A diagnosis of cancer and the challenges that a treatment program presents can lead to distress for patients, family members and friends. Some may experience periods of anxiety, depression, fear, guilt or anger that may affect life roles, self image and overall quality of life.
The PsychOncology Program at the U-M Cancer Center is devoted to relieving the numerous negative social and psychological effects of the disease. The Program is comprised of staff from a number of U-M departments, all specializing in helping people face the emotional issues unique to cancer.
The Cancer Center's PsychOncology staff provides services including education, support and counseling assistance to address the social, emotional and spiritual needs associated with cancer. Specialists include social workers, psychiatrists, psychologists, child and family life therapists, nurses, art therapists and complementary therapy professionals. For more information, please visit the Complementary Therapies web pages.

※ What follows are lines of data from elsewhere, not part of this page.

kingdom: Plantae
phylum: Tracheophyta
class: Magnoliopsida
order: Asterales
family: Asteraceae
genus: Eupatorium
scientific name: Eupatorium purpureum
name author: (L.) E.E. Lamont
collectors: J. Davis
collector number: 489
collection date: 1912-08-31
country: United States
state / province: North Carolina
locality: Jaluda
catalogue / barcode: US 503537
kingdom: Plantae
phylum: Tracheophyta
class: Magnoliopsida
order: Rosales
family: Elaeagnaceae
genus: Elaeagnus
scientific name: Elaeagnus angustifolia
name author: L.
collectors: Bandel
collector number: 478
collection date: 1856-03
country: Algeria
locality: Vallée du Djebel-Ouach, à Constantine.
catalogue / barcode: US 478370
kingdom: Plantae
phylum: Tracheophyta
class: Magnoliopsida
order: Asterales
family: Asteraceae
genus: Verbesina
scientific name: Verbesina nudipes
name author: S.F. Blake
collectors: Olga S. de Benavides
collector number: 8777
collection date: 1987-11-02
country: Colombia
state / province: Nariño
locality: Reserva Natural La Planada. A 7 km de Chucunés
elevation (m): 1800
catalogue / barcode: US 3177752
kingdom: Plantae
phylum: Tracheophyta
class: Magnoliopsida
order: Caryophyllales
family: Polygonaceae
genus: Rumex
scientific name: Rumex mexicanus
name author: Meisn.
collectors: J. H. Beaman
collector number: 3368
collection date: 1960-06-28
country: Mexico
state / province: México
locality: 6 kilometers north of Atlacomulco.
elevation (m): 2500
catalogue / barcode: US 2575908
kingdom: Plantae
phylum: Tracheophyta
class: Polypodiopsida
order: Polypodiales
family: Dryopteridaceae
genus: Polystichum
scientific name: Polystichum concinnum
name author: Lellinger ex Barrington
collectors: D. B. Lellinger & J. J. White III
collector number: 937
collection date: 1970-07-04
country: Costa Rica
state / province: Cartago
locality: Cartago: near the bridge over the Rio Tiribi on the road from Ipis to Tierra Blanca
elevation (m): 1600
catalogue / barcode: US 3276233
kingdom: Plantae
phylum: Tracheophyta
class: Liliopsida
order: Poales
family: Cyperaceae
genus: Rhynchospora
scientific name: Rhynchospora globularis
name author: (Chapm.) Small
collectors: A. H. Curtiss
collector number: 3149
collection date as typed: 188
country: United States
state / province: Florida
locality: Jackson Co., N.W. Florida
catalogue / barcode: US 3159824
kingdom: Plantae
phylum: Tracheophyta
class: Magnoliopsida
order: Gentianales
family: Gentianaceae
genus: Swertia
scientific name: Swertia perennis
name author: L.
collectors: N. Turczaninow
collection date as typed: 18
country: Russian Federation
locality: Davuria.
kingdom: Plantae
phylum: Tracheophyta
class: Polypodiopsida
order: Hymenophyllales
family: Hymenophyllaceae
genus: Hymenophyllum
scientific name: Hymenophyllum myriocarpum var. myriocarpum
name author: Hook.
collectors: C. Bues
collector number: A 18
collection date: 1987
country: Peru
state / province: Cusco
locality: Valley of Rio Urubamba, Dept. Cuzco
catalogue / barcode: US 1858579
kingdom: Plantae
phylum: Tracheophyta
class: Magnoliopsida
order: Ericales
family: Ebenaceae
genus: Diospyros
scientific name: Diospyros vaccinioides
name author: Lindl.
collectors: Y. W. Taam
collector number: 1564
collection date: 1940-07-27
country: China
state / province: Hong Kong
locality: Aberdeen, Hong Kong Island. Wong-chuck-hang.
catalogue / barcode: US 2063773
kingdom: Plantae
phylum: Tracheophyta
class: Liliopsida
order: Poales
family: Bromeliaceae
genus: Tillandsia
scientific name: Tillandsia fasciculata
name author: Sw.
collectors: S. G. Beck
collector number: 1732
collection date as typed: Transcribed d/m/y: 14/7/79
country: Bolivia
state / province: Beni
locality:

In addition there is the PsychOncology clinic, where coping and support services are offered by our social work staff in the clinics of the Cancer Center. Social workers assist patients and their families in coping with the impact of cancer. They can provide counseling on a short-term basis, and can supply referrals to resources at U-M and in the community.
Education is offered regarding the emotional side of cancer. Print and audiovisual materials are available through the Patient Education Resource Center (PERC). Instructional programs are also hosted at the Cancer Center on a variety of topics including parenting with cancer, grief and loss issues and handling the holidays.